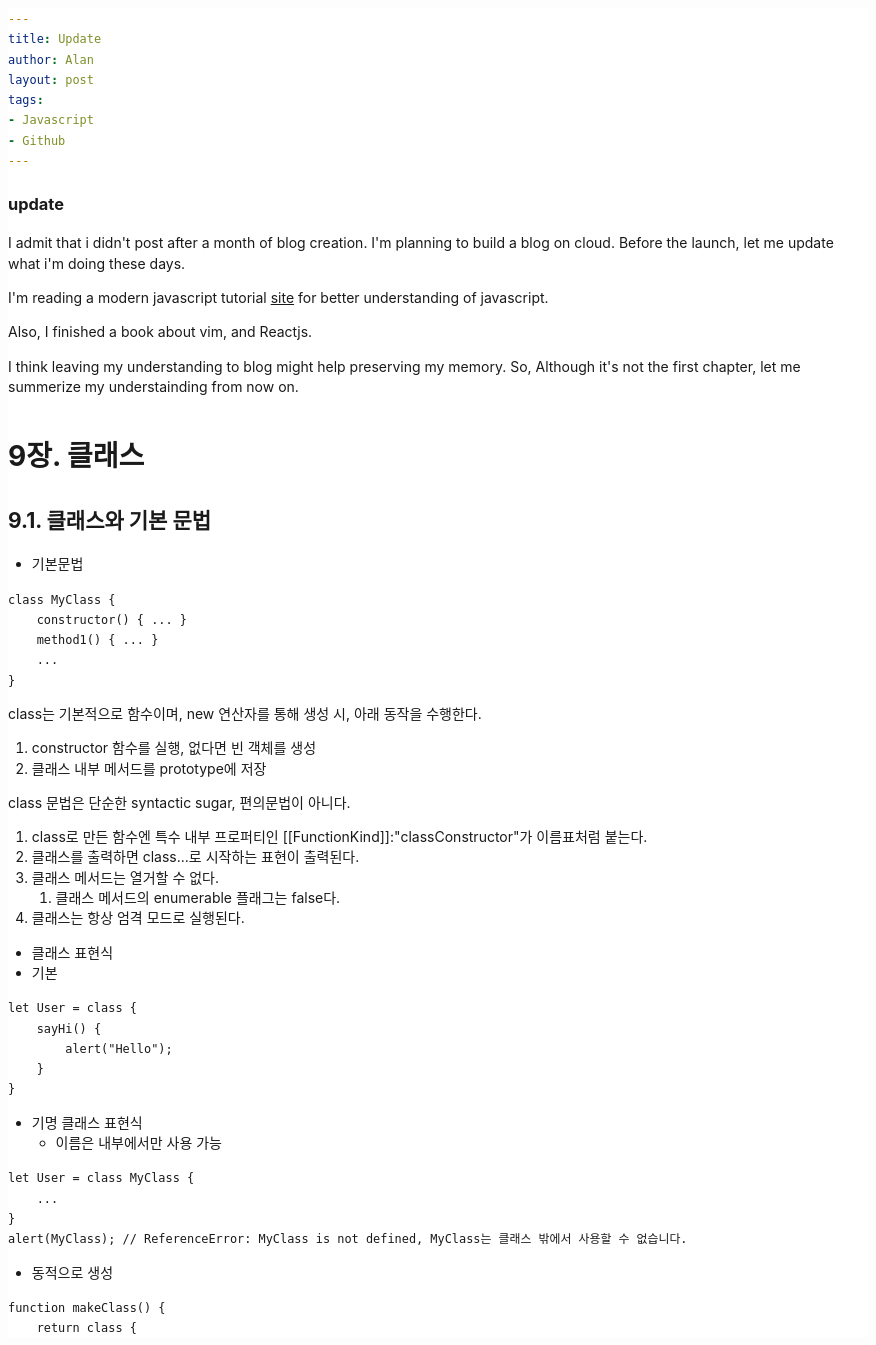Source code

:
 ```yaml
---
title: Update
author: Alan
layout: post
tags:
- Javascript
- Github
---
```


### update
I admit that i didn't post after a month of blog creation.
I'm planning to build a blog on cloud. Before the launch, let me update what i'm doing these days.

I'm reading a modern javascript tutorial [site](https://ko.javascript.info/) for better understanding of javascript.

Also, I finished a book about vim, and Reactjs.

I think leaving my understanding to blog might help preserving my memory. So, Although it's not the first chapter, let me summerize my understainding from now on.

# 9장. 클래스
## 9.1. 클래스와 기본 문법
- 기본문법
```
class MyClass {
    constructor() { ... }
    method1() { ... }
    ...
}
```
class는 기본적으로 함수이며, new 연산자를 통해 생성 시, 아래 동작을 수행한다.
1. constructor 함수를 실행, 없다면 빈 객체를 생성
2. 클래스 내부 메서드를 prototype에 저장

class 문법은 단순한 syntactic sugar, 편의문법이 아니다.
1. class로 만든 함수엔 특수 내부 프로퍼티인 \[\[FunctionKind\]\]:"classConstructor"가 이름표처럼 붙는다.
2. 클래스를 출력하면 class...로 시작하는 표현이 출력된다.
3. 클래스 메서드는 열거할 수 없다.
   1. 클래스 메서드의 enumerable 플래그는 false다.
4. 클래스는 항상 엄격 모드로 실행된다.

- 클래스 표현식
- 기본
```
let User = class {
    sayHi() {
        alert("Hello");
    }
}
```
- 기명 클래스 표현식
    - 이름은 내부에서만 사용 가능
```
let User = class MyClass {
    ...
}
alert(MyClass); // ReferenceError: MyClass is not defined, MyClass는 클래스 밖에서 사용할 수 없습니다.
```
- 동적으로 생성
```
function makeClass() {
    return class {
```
==========
What to produce – Repeat only the stretch of lines that opens with the line containing "1. constructor 함수를 실행, 없다면 빈 객체를 생성" and closes with the final line of the entries, both included, exactly as written.

Exercise result –
1. constructor 함수를 실행, 없다면 빈 객체를 생성
2. 클래스 내부 메서드를 prototype에 저장

class 문법은 단순한 syntactic sugar, 편의문법이 아니다.
1. class로 만든 함수엔 특수 내부 프로퍼티인 \[\[FunctionKind\]\]:"classConstructor"가 이름표처럼 붙는다.
2. 클래스를 출력하면 class...로 시작하는 표현이 출력된다.
3. 클래스 메서드는 열거할 수 없다.
   1. 클래스 메서드의 enumerable 플래그는 false다.
4. 클래스는 항상 엄격 모드로 실행된다.

- 클래스 표현식
- 기본
```
let User = class {
    sayHi() {
        alert("Hello");
    }
}
```
- 기명 클래스 표현식
    - 이름은 내부에서만 사용 가능
```
let User = class MyClass {
    ...
}
alert(MyClass); // ReferenceError: MyClass is not defined, MyClass는 클래스 밖에서 사용할 수 없습니다.
```
- 동적으로 생성
```
function makeClass() {
    return class {
```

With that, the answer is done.